### Given records ###
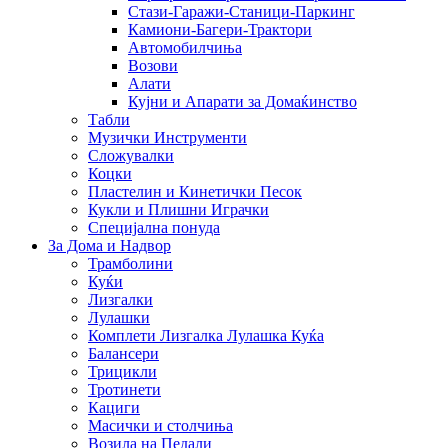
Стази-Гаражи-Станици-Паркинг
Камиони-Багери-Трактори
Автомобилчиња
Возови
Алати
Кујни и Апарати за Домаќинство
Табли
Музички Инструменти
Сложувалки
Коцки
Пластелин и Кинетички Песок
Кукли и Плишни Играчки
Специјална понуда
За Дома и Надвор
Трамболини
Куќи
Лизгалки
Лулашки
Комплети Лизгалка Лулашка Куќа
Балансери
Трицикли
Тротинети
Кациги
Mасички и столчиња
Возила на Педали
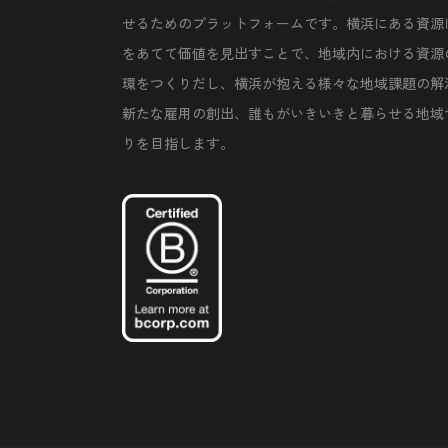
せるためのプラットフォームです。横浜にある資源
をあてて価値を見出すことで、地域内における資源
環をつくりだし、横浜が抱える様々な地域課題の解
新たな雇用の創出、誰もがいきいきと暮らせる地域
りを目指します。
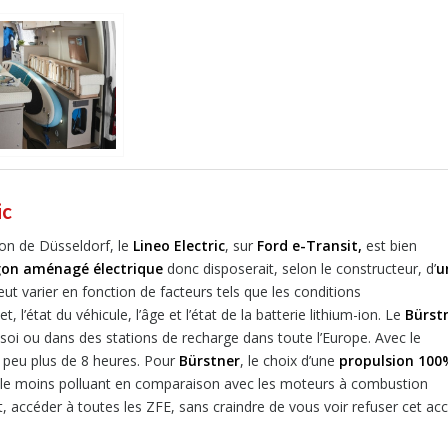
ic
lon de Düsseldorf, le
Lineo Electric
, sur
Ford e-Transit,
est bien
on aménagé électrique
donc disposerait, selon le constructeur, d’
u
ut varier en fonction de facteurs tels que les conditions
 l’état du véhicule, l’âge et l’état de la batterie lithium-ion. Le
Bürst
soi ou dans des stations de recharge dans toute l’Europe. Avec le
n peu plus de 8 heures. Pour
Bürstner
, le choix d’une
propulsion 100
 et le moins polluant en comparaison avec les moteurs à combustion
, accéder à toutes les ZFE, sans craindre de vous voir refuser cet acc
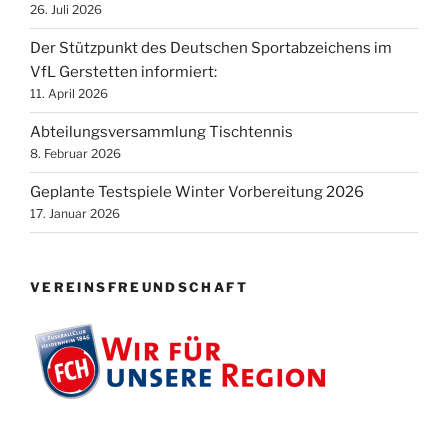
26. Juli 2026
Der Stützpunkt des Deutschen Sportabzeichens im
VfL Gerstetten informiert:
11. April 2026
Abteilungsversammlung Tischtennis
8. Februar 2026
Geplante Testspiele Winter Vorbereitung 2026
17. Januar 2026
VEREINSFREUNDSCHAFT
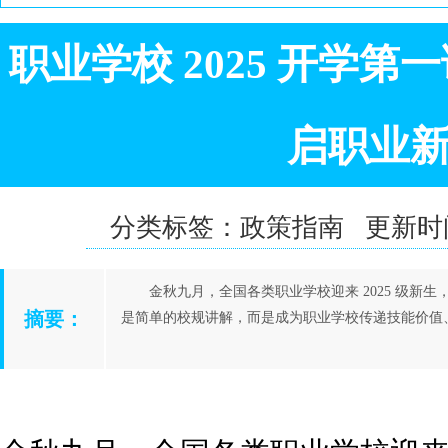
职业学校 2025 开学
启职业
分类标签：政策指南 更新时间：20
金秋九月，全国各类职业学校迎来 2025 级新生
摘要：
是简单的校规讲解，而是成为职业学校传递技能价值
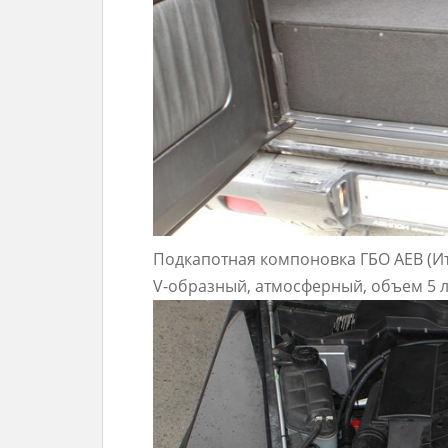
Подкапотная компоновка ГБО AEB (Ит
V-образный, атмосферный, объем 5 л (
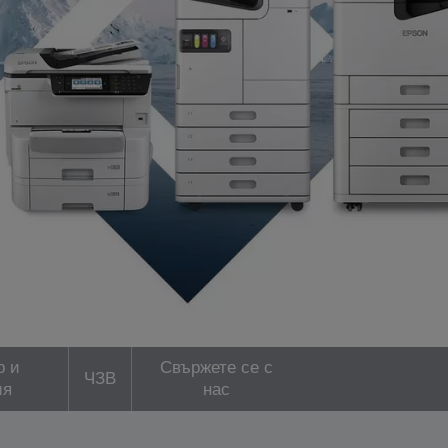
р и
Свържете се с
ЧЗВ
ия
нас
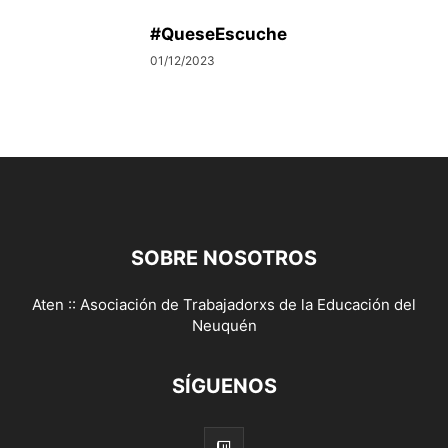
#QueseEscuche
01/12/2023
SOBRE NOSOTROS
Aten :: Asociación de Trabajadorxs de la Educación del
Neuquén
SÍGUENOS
###
### Given records ###
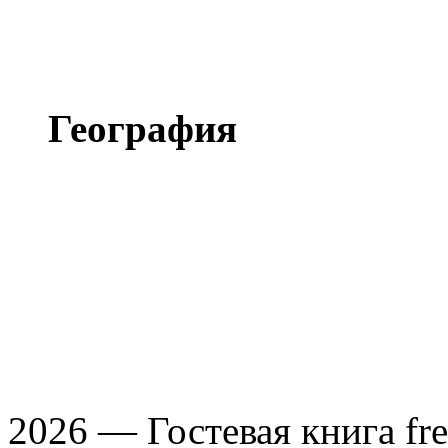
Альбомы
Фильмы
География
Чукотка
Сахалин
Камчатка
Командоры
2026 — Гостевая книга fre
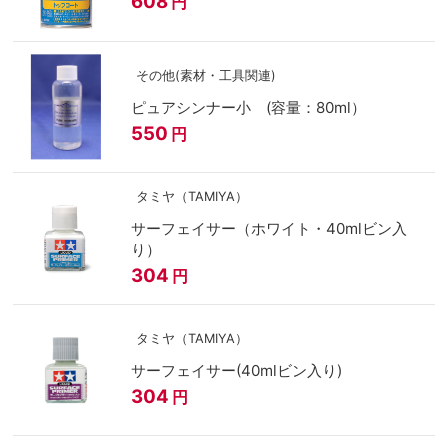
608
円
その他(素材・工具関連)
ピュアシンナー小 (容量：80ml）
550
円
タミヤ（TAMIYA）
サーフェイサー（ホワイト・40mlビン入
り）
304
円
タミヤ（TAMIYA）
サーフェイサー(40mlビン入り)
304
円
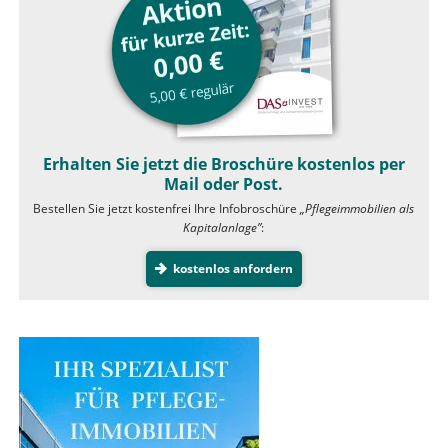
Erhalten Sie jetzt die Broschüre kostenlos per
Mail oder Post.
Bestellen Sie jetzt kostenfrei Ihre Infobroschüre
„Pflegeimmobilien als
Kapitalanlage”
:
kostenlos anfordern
###
### Given records ###
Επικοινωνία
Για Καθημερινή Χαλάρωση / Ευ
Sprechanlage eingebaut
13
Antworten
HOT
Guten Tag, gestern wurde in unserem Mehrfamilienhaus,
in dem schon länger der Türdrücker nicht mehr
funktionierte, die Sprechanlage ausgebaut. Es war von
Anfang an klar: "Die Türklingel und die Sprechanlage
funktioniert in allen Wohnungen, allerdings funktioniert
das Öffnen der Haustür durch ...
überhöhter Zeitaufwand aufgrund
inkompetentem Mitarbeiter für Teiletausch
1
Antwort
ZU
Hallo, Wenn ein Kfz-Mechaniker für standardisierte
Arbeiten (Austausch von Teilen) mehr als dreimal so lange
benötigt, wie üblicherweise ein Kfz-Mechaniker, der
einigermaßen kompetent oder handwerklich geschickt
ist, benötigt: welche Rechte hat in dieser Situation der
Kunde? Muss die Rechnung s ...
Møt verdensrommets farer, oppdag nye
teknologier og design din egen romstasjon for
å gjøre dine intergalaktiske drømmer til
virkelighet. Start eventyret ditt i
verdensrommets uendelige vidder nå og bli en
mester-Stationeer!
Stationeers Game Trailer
###
_Work required:_
Copy the lines above exactly, starting with the line that contains "Стази-Гаражи-Станици-Паркинг" and ending with the line that contains "Подкапотная компоновка ГБО AEB (Ит", and leave out any pictures.

_Output below:_
Стази-Гаражи-Станици-Паркинг
Камиони-Багери-Трактори
Автомобилчиња
Возови
Алати
Кујни и Апарати за Домаќинство
Табли
Музички Инструменти
Сложувалки
Коцки
Пластелин и Кинетички Песок
Кукли и Плишни Играчки
Специјална понуда
За Дома и Надвор
Трамболини
Куќи
Лизгалки
Лулашки
Комплети Лизгалка Лулашка Куќа
Балансери
Трицикли
Тротинети
Кациги
Mасички и столчиња
Возила на Педали
せるためのプラットフォームです。横浜にある資源
をあてて価値を見出すことで、地域内における資源
環をつくりだし、横浜が抱える様々な地域課題の解
新たな雇用の創出、誰もがいきいきと暮らせる地域
りを目指します。
ic
lon de Düsseldorf, le
Lineo Electric
, sur
Ford e-Transit,
est bien
on aménagé électrique
donc disposerait, selon le constructeur, d’
u
ut varier en fonction de facteurs tels que les conditions
 l’état du véhicule, l’âge et l’état de la batterie lithium-ion. Le
Bürst
soi ou dans des stations de recharge dans toute l’Europe. Avec le
n peu plus de 8 heures. Pour
Bürstner
, le choix d’une
propulsion 100
 et le moins polluant en comparaison avec les moteurs à combustion
, accéder à toutes les ZFE, sans craindre de vous voir refuser cet acc
26. Juli 2026
Der Stützpunkt des Deutschen Sportabzeichens im
VfL Gerstetten informiert:
11. April 2026
Abteilungsversammlung Tischtennis
8. Februar 2026
Geplante Testspiele Winter Vorbereitung 2026
17. Januar 2026
VEREINSFREUNDSCHAFT
职业学校 2025 开学
启职业
分类标签：政策指南 更新时间：20
金秋九月，全国各类职业学校迎来 2025 级新生
摘要：
是简单的校规讲解，而是成为职业学校传递技能价值
Подкапотная компоновка ГБО AEB (Ит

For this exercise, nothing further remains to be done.